Cisco Systems Inc. reported net sales of US$9.8 billion for the quarter ending Jan. 23, an increase of 8 per cent over the same period a year ago. That gave it a profit of US$1.9 billion for the period. “Our outstanding Q2 results exceeded our expectations and we believe they provide a clear indication that we are entering the second phase of the economic recovery,” said CEO John Chambers in a news release. “During the quarter we saw dramatic across the board acceleration and sequential improvement in our business in almost all areas.”

“We are confident that our aggressive strategy of investing in the business during the downturn and our focus on innovation, operational excellence, and productivity are driving our momentum and growth in the market.
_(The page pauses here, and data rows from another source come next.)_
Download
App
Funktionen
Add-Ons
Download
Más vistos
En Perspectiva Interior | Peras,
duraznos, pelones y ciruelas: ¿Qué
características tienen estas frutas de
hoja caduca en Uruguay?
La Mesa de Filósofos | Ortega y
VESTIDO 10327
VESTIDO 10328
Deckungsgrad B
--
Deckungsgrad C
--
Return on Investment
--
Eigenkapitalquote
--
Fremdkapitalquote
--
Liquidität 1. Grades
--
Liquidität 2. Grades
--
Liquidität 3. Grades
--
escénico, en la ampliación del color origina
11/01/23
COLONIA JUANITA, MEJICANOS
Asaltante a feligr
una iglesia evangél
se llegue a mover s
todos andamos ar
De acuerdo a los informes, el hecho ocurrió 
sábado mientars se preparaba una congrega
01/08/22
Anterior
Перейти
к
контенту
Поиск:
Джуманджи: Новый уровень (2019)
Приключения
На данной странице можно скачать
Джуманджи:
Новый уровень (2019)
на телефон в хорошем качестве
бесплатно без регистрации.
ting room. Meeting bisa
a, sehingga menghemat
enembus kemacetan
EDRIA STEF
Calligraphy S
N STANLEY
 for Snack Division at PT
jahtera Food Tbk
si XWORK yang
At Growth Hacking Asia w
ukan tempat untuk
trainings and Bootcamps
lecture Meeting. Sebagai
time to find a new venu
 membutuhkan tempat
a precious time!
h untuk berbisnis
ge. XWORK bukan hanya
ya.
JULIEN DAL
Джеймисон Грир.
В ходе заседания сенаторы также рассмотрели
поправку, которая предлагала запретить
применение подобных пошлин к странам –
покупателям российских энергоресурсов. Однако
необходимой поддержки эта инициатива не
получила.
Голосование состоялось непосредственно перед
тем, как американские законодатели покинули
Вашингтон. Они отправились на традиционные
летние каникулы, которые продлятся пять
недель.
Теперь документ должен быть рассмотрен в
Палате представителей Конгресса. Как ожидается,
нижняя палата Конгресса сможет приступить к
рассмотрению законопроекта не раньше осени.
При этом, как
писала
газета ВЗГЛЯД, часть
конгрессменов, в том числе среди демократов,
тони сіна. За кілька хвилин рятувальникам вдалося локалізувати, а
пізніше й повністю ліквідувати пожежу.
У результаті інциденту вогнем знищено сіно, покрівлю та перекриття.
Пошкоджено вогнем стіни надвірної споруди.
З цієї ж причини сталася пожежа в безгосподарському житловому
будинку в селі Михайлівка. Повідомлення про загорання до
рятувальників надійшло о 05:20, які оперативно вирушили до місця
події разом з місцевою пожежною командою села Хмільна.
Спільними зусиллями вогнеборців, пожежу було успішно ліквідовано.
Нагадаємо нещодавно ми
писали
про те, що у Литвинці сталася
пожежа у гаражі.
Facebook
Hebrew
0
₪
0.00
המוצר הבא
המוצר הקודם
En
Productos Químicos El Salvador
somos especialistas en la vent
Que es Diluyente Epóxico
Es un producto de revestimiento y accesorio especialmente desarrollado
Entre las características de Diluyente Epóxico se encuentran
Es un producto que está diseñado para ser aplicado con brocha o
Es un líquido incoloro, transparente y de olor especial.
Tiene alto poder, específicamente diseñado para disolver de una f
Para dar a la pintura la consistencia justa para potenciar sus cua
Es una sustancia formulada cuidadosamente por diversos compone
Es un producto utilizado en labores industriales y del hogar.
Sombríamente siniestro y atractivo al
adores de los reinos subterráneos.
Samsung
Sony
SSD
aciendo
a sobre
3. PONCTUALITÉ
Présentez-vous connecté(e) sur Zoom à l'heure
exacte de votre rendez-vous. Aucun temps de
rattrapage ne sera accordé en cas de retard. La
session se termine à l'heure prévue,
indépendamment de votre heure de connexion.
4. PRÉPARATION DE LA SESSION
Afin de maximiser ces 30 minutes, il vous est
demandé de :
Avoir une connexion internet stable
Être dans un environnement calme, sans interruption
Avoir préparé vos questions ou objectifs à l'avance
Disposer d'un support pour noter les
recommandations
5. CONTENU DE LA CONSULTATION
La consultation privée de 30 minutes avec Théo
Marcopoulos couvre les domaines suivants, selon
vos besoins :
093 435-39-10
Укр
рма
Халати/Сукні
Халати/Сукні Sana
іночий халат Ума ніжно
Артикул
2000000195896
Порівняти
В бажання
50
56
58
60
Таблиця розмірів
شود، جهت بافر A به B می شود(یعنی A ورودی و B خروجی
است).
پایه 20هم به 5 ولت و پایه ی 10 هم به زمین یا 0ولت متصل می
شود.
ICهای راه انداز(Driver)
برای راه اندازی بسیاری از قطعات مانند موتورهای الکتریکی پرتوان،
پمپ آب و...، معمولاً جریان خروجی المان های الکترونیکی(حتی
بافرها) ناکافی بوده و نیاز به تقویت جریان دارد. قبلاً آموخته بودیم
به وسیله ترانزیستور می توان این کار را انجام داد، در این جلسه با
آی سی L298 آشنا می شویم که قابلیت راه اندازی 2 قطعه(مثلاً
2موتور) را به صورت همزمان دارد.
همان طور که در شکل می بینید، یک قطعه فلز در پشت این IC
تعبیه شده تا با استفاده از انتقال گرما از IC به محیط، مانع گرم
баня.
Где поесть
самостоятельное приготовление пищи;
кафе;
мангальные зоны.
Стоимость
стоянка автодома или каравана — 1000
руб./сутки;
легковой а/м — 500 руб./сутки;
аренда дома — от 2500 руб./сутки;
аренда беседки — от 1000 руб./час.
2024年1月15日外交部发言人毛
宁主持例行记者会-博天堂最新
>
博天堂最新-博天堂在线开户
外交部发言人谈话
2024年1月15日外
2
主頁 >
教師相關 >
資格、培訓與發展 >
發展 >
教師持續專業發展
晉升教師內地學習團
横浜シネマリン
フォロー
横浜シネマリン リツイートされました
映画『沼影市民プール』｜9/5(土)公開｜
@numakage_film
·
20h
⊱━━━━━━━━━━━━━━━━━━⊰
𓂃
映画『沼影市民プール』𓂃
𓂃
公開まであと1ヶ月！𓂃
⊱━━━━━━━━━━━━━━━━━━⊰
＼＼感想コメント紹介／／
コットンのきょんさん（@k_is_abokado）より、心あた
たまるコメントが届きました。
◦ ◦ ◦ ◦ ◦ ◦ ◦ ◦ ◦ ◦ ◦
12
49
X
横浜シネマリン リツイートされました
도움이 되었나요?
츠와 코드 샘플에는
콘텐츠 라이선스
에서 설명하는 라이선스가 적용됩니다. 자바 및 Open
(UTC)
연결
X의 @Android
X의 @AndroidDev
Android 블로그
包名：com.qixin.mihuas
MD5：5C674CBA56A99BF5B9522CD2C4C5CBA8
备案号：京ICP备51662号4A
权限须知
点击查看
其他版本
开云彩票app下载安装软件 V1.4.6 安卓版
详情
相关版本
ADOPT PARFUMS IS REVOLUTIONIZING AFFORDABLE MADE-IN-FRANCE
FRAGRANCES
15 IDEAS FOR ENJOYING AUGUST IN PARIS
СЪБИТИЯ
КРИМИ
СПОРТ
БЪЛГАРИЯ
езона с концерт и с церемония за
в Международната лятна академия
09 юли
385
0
We believe that we are extremely well-positioned by geography, in our customer segments, and in our key product categories as economies around the world continue to improve and our customers increase their technology investments.”

Net sales for the first six months of fiscal 2010 were US$18.8 billion, compared with US$19.4 billion for the first six months of fiscal 2009. Net income for the first six months of fiscal 2010, on a GAAP basis, was US$3.6 billion or $0.62 per share, compared with US$3.7 billion or $0.63 per share for the first six months of fiscal 2009. Non-GAAP net income for the first six months of fiscal 2010 was US$4.5 billion or $0.76 per share, compared with US$4.4 billion or $0.74 per share for the first six months of fiscal 2009.

During the quarter Cisco completed its purchase of ScanSafe, Inc., a maker of software-as-a-service (SaaS) Web security solutions and its acquisition of Starent Networks, Corp., a supplier of IP-based mobile infrastructure solutions targeting mobile and converged carriers.

In a report posted Thursday morning, National Bank Financial analyst Kris Thompson noted that Cisco added just over 2,100 employees in the quarter (about half from acquisitions) and expects to add another 2,000 to 3,000 over the next several quarters. “Headcount growth is certainly a positive indication that Cisco expects a renewed spending cycle to be more than just a short-term inventory replenishment,” he wrote.

Cisco's switches and routers segments (which account for about half it its of total revenues) finally posted year over year revenue growth as service providers and enterprises recommenced spending on their communications networks, the report said. Customer demand for broadband services ignored the economic downturn asvideo and multi-media rich devices continued to proliferate resulting in networks running too close to capacity.